Infatti, il “considerando” n. 78 della direttiva, dopo aver evidenziato la necessità di garantire la partecipazione delle PMI alle gare pubbliche ed il correlato strumento della suddivisione in lotti, si occupa anche della possibile scelta della stazione appaltante di non procedere all’articolazione in lotti e, oltre a prevedere la necessità di una motivazione sul punto, si spinge anche a considerare le possibili ragioni giustificative di una tale opzione, evidenziando che “tali motivi potrebbero, per esempio, consistere nel fatto che l’amministrazione aggiudicatrice ritiene che tale suddivisione possa rischiare di limitare la concorrenza o di rendere l’esecuzione dell’appalto eccessivamente difficile dal punto di vista tecnico o troppo costosa, ovvero che l’esigenza di coordinare i diversi operatori economici per i lotti possa rischiare seriamente di pregiudicare la corretta esecuzione dell’appalto”.

Tra le motivazioni che possono essere addotte dalle stazioni appaltanti per non procedere alla suddivisione in lotti vi sono, dunque, anche quelle di assicurare una più efficace e coordinata fruizione delle attività dell’appalto e di garantire la razionalizzazione e il contenimento della spesa pubblica attraverso una gestione globale del servizio.

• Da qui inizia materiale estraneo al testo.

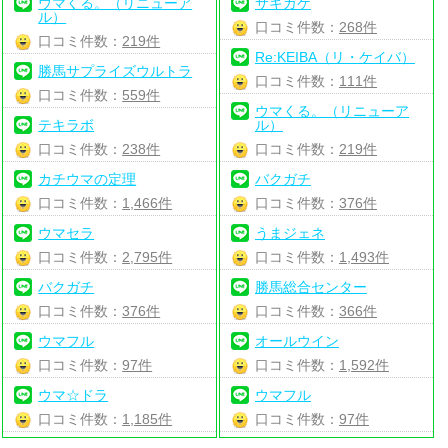
ウマくる。（リニューア
サキガケ
ル）
口コミ件数：
268件
口コミ件数：
219件
Re:KEIBA（リ・ケイバ）
勝馬サプライズウルトラ
口コミ件数：
111件
口コミ件数：
559件
ウマくる。（リニューア
テキラボ
ル）
口コミ件数：
238件
口コミ件数：
219件
カチウマの定理
バクガチ
口コミ件数：
1,466件
口コミ件数：
376件
ウマセラ
うまジェネ
口コミ件数：
2,795件
口コミ件数：
1,493件
バクガチ
勝馬総合センター
口コミ件数：
376件
口コミ件数：
366件
ウマフル
オールウイン
口コミ件数：
97件
口コミ件数：
1,592件
ウマ☆ドラ
ウマフル
口コミ件数：
1,185件
口コミ件数：
97件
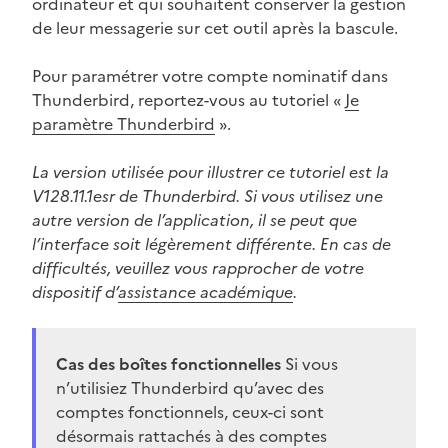
ordinateur et qui souhaitent conserver la gestion
de leur messagerie sur cet outil après la bascule.
Pour paramétrer votre compte nominatif dans
Thunderbird, reportez-vous au tutoriel «
Je
paramètre Thunderbird
».
La version utilisée pour illustrer ce tutoriel est la
V128.11.1esr de Thunderbird. Si vous utilisez une
autre version de l’application, il se peut que
l’interface soit légèrement différente. En cas de
difficultés, veuillez vous rapprocher de votre
dispositif d’
assistance académique
.
Cas des boîtes fonctionnelles
Si vous
n’utilisiez Thunderbird qu’avec des
comptes fonctionnels, ceux-ci sont
désormais rattachés à des comptes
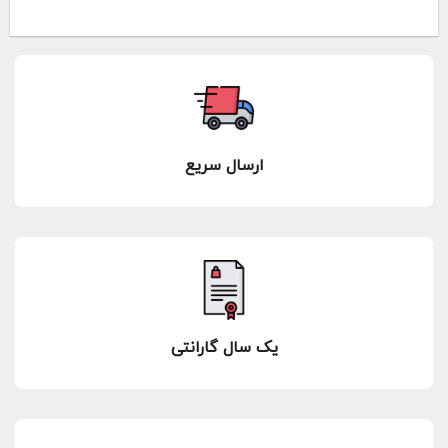
ارسال سریع
یک سال گارانتی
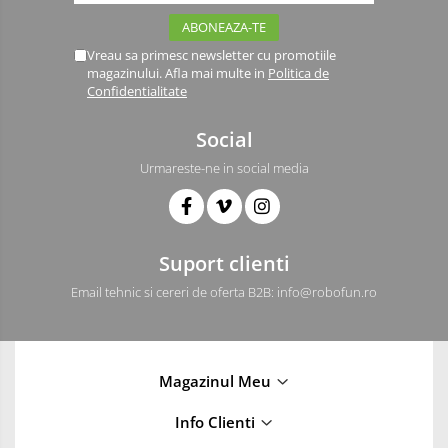
Vreau sa primesc newsletter cu promotiile
magazinului. Afla mai multe in
Politica de
Confidentialitate
Social
Urmareste-ne in social media
Suport clienti
Email tehnic si cereri de oferta B2B: info@robofun.ro
Magazinul Meu
Info Clienti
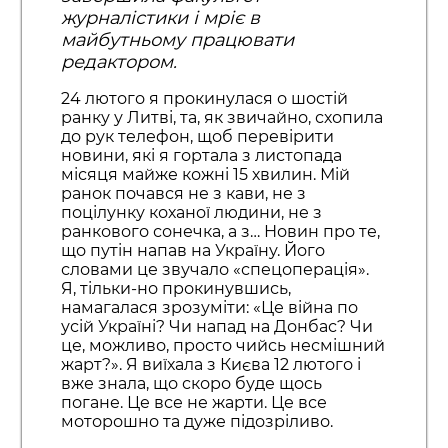
журналістики і мріє в
майбутньому працювати
редактором.
24 лютого я прокинулася о шостій
ранку у Литві, та, як звичайно, схопила
до рук телефон, щоб перевірити
новини, які я гортала з листопада
місяця майже кожні 15 хвилин. Мій
ранок почався не з кави, не з
поцілунку коханої людини, не з
ранкового сонечка, а з… Новин про те,
що путін напав на Україну. Його
словами це звучало «спецоперація».
Я, тільки-но прокинувшись,
намагалася зрозуміти: «Це війна по
усій Україні? Чи напад на Донбас? Чи
це, можливо, просто чийсь несмішний
жарт?». Я виїхала з Києва 12 лютого і
вже знала, що скоро буде щось
погане. Це все не жарти. Це все
моторошно та дуже підозріливо.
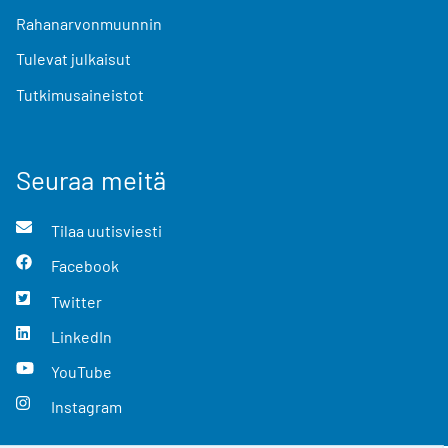
Rahanarvonmuunnin
Tulevat julkaisut
Tutkimusaineistot
Seuraa meitä
Tilaa uutisviesti
Facebook
Twitter
LinkedIn
YouTube
Instagram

Nel caso di specie, i vantaggi organizzativi derivanti dalla scelta operata appaiono evidentemente percepibili nella previsione dell’impianto di un’unica centrale operativa nell’erogazione e gestione integrata dei piani personalizzati di assistenza e fisioterapia, nella fornitura di tutti i materiali, le attrezzature e i presidi medico-chirurgici occorrenti per le varie esigenze, nella messa a disposizione di ambulanze per il trasporto degli infermi, di un’equipe sanitaria per emotrasfusioni, nello svolgimento del servizio home care di nutrizione artificiale domiciliare nonché nell’obbligo di curare l’informazione e la formazione di tutto il personale coinvolto nelle diverse attività.

Allo stesso modo, l’esigenza di assicurare la c.d. spending review, attraverso la razionalizzazione ed il contenimento dei costi imposta dal Piano di Rientro regionale, appare ragionevolmente perseguita attraverso le economie di scala derivanti dall’aggregazione delle molteplici attività e dalla centralizzazione del servizio in un lotto unico.

Pertanto, alla luce delle considerazioni svolte e della normativa europea e interna richiamata, il Tar ritiene la motivazione della Stazione appaltante di ricorrere ad un lotto unico adeguata a giustificare la conseguente limitazione concorrenziale, fermo restando che la più ampia partecipazione degli operatori economici è comunque salvaguardata dalla possibilità utilizzare gli strumenti del diritto degli appalti (mediante ATI, avvalimento, etc.).

Ciò posto, il Tar respinge il ricorso.